Fábulas regidas por las fugas de la imaginación hacia textos contiguos. Y no solo contiguos, porque un caso análogo se observa en el plano de los géneros. Quien toque a las puertas de este cuentario hallará, por igual, ecos del cuadro de costumbres y de la narrativa policial, ecos de lo fantástico y de un realismo casi de crónica, que rezuma la muy comprensible admiración del autor por periodistas como Joseph Mitchell, de clara estirpe literaria. Algo de “realismo sucio” podría divisarse aquí y allá en esta prosa, aunque no asimilado mediante traducciones e imitaciones, sino directamente de las fuentes, que tan bien maneja Pedro Plaza desde antes de su estadía en Nueva York. Lo visceral y lo ligero, el trance parasurrealista y la fantaciencia: abundantes son los registros de estos relatos, cuya inmediatez emocional y vivencial establece enseguida un escenario familiar al lector que frecuente los perfiles fragmentados, discontinuos e inagotables del día a día en las urbes imperfectamente modernas de Latinoamérica y, más que en otras, en la caraqueña. “Caracas es una fiesta”, reza el título de uno de los cuentos: bajo esa afirmación irónica, desengañada, late la honda huella que han dejado las última décadas en quienes habitan una ciudad que alguna vez soñó haber llegado al presente mundial y últimamente anda revolcándose de nuevo en el violento y decimonónico laberinto de sus orígenes.

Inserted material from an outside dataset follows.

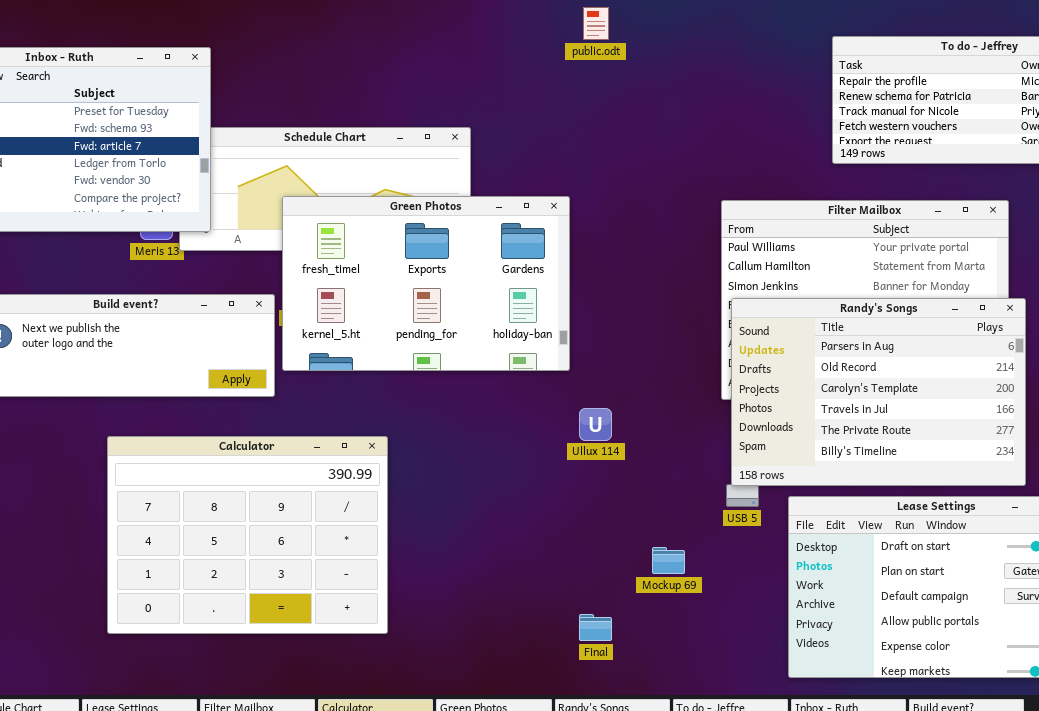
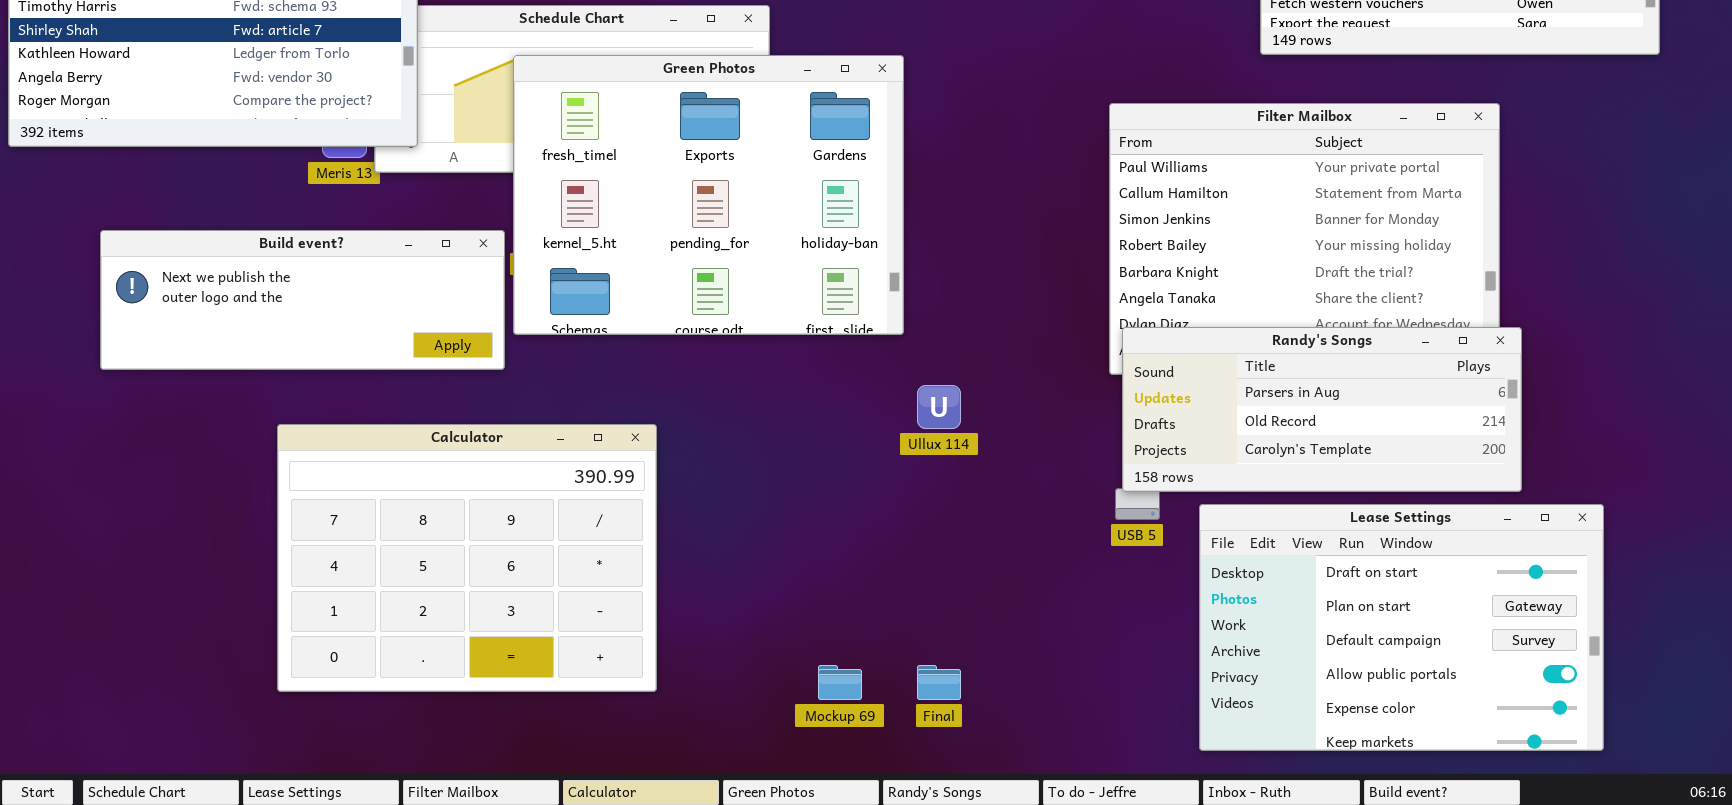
Green Photos: [282,196,570,371] -> [513,55,904,335], resized
Randy's Songs: [731,298,1026,486] -> [1122,327,1522,492], resized
Mockup 69: [652,547,685,574] -> [818,665,862,700], moved

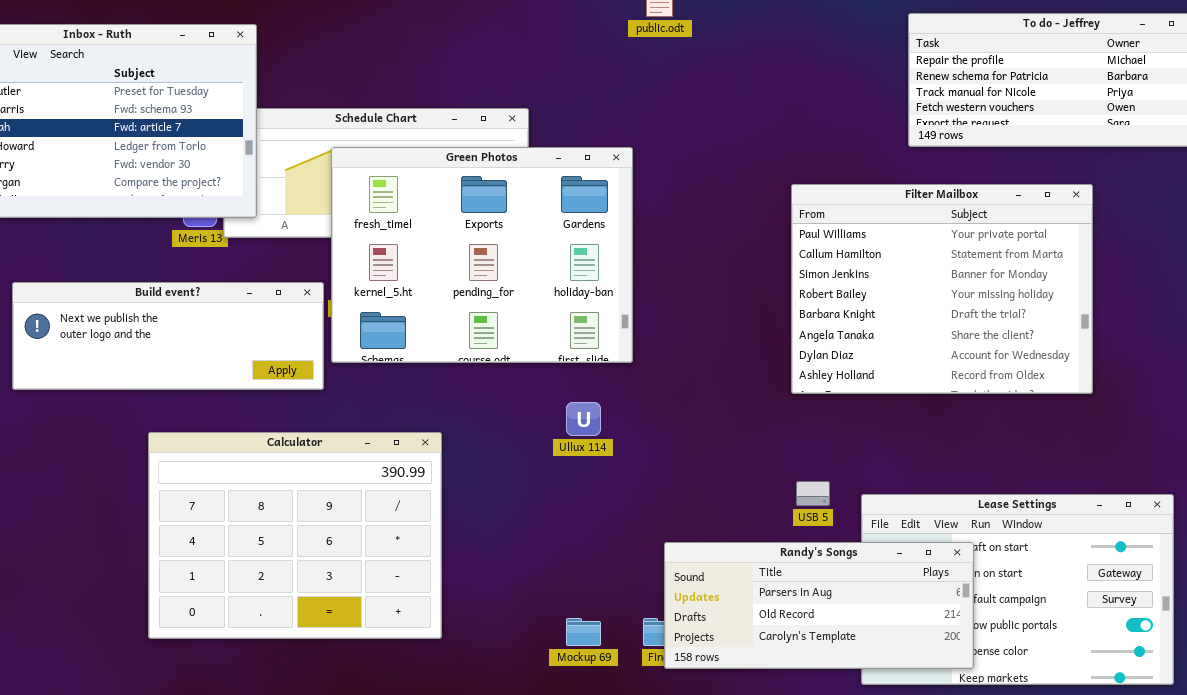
Randy's Songs: [1122,327,1522,492] -> [664,542,974,669], moved
Ullux 114: [917,385,961,429] -> [566,402,601,436], moved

Obra abierta para el lector y de lenguajes múltiples, desde el punto de vista de la ética y los ideales de la creación, la escritura de Pedro Plaza también se despliega como reino de lo diverso, donde el signo de lo humano se descifra gracias a la tolerancia constante y rara vez a la exclusión. Entre las criaturas letradas una de las especies más lamentables es la del escritor monocorde, identificado con una sola posibilidad temática o estilística, ansioso, además, de justificar la pobreza de su paleta con el subterfugio de la necesidad absoluta. En Venezuela, el estatuario Uslar Pietri ilustró bien ese patrón cuando aseveró que el escritor más característicamente “criollo”, apasionado por los dramas de la historia y el futuro de sus compatriotas, “sonríe poco. El buen humor le es extraño” (Obras selectas, Caracas-Madrid: Edime, 1956, p. 1216). Autorretratos como este en más de una oportunidad se han hecho pasar por retratos de lo “nuestro”, egolátricamente reducido el vasto rostro de muchas generaciones a las limitaciones de un individuo. Pero el problema no ha radicado únicamente en el exceso de solemnidad o de gravedad. El otro extremo ha sido asimismo usual: junto a los fósiles vivientes, hemos tenido a numerosos escritores que fungen de payaso profesional, empecinado guasón de las nuevas cortes de aplausos efímeros, sobre todo, la prensa periódica o la Internet. La carrera literaria de Pedro Plaza Salvati, que ahora formalmente comienza, me parece prometedora porque da señales de una ductilidad casi mercurial, rozando a veces los polos de lo grotesco o lo sensible, pero jamás encallándose en ellos. Su repertorio de asuntos es rico: ni el llanto ni la risa le son ajenos. Tampoco todo aquello que los separa: las ambigüedades de nuestras venturas o infortunios; nuestros miedos o esperanzas; las rutinas o el hecho banal. Tal vez por ese motivo las páginas de este libro son capaces de invitarnos, entre otros intercambios posibles, al diálogo con nosotros mismos.